- Exercise: An exact copy of every record below is needed, with the pictures left out.

** Opening Record extracts block **

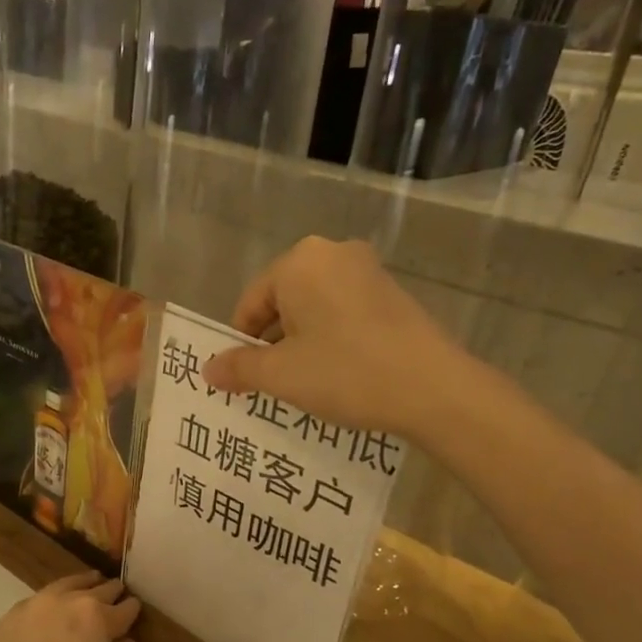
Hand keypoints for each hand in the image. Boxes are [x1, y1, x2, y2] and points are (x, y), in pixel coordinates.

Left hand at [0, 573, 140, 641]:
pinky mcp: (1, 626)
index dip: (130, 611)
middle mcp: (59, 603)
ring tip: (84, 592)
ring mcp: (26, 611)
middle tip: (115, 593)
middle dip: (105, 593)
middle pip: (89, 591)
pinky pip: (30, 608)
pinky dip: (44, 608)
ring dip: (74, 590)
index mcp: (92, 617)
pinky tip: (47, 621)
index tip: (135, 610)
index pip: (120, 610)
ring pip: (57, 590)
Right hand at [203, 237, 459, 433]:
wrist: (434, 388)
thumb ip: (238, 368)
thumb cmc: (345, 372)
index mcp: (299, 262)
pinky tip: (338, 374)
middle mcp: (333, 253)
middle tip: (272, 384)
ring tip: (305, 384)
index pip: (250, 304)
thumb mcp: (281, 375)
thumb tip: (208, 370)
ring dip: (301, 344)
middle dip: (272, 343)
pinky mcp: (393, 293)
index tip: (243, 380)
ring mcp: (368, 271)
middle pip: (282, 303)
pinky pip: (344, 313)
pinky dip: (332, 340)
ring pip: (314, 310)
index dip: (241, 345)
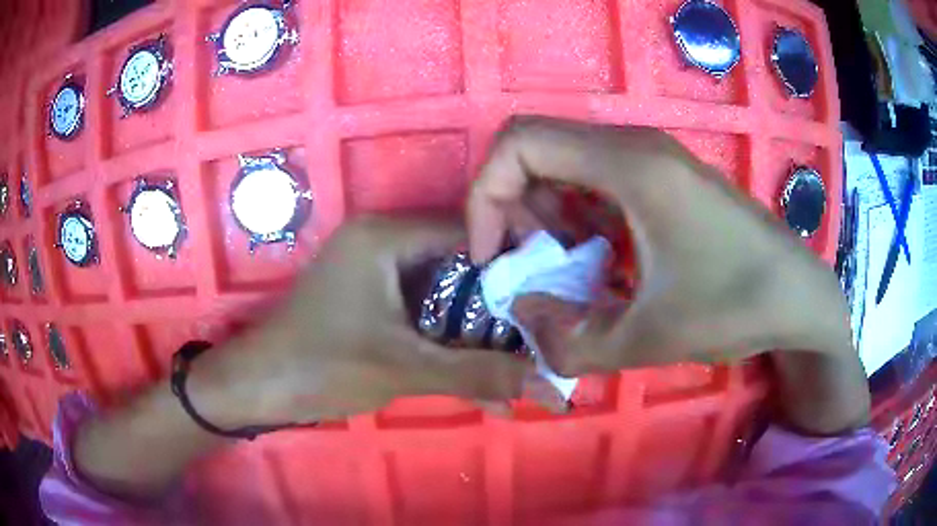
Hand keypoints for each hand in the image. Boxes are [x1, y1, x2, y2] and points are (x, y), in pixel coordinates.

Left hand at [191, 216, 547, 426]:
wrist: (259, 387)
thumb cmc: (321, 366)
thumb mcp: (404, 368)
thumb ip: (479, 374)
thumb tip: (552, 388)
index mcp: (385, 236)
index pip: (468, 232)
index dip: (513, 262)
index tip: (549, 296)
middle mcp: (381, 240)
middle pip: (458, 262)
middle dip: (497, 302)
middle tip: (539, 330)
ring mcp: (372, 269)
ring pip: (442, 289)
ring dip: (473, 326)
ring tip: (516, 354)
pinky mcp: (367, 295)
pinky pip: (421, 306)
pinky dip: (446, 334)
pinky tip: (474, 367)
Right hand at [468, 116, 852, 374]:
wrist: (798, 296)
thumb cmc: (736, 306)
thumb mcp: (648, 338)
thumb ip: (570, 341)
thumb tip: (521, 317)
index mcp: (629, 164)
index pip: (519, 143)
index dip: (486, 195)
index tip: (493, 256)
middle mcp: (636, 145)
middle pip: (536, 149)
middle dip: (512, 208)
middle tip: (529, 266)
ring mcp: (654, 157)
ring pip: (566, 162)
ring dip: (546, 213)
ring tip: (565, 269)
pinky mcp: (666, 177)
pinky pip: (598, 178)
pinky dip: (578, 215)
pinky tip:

** Closing Record extracts block **

- Solved problem:
Hand keypoints for each hand in the image. Boxes are [x1, y1, x2, y2] and points are (x, y), in pixel coordinates.

Left hand at [0, 573, 140, 641]:
pinky mcp: (1, 626)
index dip: (130, 611)
middle mcp: (59, 603)
ring tip: (84, 592)
ring mcp: (26, 611)
middle tip: (115, 593)
middle dip: (105, 593)
middle pip: (89, 591)
pinky pip: (30, 608)
pinky dip: (44, 608)
ring dip: (74, 590)
index mcp: (92, 617)
pinky tip: (47, 621)
index tip: (135, 610)
index pip: (120, 610)
ring pip: (57, 590)
Right hand at [203, 237, 459, 433]:
wrist: (434, 388)
thumb ip: (238, 368)
thumb cmc: (345, 372)
index mcp: (299, 262)
pinky tip: (338, 374)
middle mcp: (333, 253)
middle tip: (272, 384)
ring tip: (305, 384)
index pip: (250, 304)
thumb mcp: (281, 375)
thumb tip: (208, 370)
ring dip: (301, 344)
middle dip: (272, 343)
pinky mcp: (393, 293)
index tip: (243, 380)
ring mcp: (368, 271)
middle pip: (282, 303)
pinky pip: (344, 313)
pinky dip: (332, 340)
ring pip: (314, 310)
index dip: (241, 345)
Hand keypoints for each hand in the image. Boxes are [x1, y1, x2, y2] and points are (x, y), in pixel coordinates.

Left hand at [191, 216, 547, 426]:
wrist: (259, 387)
thumb cmc: (321, 366)
thumb mcp: (404, 368)
thumb ip: (479, 374)
thumb tip: (552, 388)
index mcp: (385, 236)
index pip: (468, 232)
index dip: (513, 262)
index tip: (549, 296)
middle mcp: (381, 240)
middle pip: (458, 262)
middle dip: (497, 302)
middle tip: (539, 330)
ring mcp: (372, 269)
ring pip: (442, 289)
ring dip: (473, 326)
ring tip: (516, 354)
pinky mcp: (367, 295)
pinky pip: (421, 306)
pinky dip: (446, 334)
pinky tip: (474, 367)
Right hand at [468, 116, 852, 374]:
wrist: (798, 296)
thumb cmc: (736, 306)
thumb mcp: (648, 338)
thumb ip: (570, 341)
thumb tip: (521, 317)
index mcp: (629, 164)
index pip: (519, 143)
index dip: (486, 195)
index tip: (493, 256)
middle mcp: (636, 145)
middle pip: (536, 149)
middle dip: (512, 208)
middle tip: (529, 266)
ring mcp: (654, 157)
ring pip: (566, 162)
ring dip: (546, 213)
ring tip: (565, 269)
pinky mcp: (666, 177)
pinky pip: (598, 178)
pinky dip: (578, 215)
pinky tip:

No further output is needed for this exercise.